Stay at home if you have either:

  • a high temperature – this means you feel hot to touch on your chest or back (you do not need to measure your temperature)
  • a new, continuous cough – this means coughing a lot for more than an hour, or 3 or more coughing episodes in 24 hours (if you usually have a cough, it may be worse than usual)

Do not go to a GP surgery, pharmacy or hospital.

Use the 111 online coronavirus service to find out what to do.

Use the 111 coronavirus service

Only call 111 if you cannot get help online.

How long to stay at home

  • if you have symptoms of coronavirus, you’ll need to stay at home for 7 days
  • if you live with someone who has symptoms, you’ll need to stay at home for 14 days from the day the first person in the home started having symptoms

If you live with someone who is 70 or over, has a long-term condition, is pregnant or has a weakened immune system, try to find somewhere else for them to stay for 14 days.

If you have to stay at home together, try to keep away from each other as much as possible.


5).

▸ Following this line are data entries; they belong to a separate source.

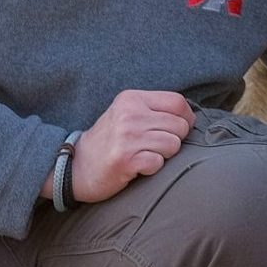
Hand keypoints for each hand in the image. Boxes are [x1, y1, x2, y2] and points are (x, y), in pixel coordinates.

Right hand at [45, 90, 194, 204]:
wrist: (76, 165)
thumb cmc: (108, 141)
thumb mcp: (127, 114)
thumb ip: (153, 109)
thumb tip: (189, 116)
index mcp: (132, 98)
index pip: (178, 102)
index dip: (186, 118)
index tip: (179, 129)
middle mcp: (130, 114)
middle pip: (180, 125)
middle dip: (174, 140)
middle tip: (154, 146)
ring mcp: (127, 136)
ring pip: (173, 145)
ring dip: (163, 155)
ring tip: (144, 155)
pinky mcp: (125, 159)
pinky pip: (158, 163)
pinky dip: (151, 168)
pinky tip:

Boosting your own immune system.

Please note this list is not comprehensive but a good place to start!

1. Eat a wide variety of fresh foods and lots of fruit and vegetables.  Home-made soups are a great way to get vitamins and minerals into our systems (and those of our children and elderly relatives). If you can’t get fruit and vegetables, supplement with Vitamin C and D in particular to help boost your immune system.  Help your gut to stay healthy with kefir products and dietary fibre.

2. Avoid highly processed foods especially those with added sugar which are pro-inflammatory (these act against your immune system)

   3. Get enough rest, particularly as good-quality sleep (eg 6-8 hours a night for adults) is key for immune health and recovery.

   4. Keep yourself hydrated by drinking water regularly throughout the day.

5. Drink alcohol in moderation and reduce or stop smoking.


Vitamin Supplementation to Consider;

Vitamin D

There is a theory that the reason we have winter flu epidemics is because of the drop in vitamin D during the winter from a lack of UVB.

It is well established that vitamin D plays a critical role in the immune system function and especially for respiratory infections. 5000 iu/125 mcg is enough for most adults unless obese in which case you need to up the dose, 2-3000iu for 3 stones, for 5 stones and more add another 5000iu.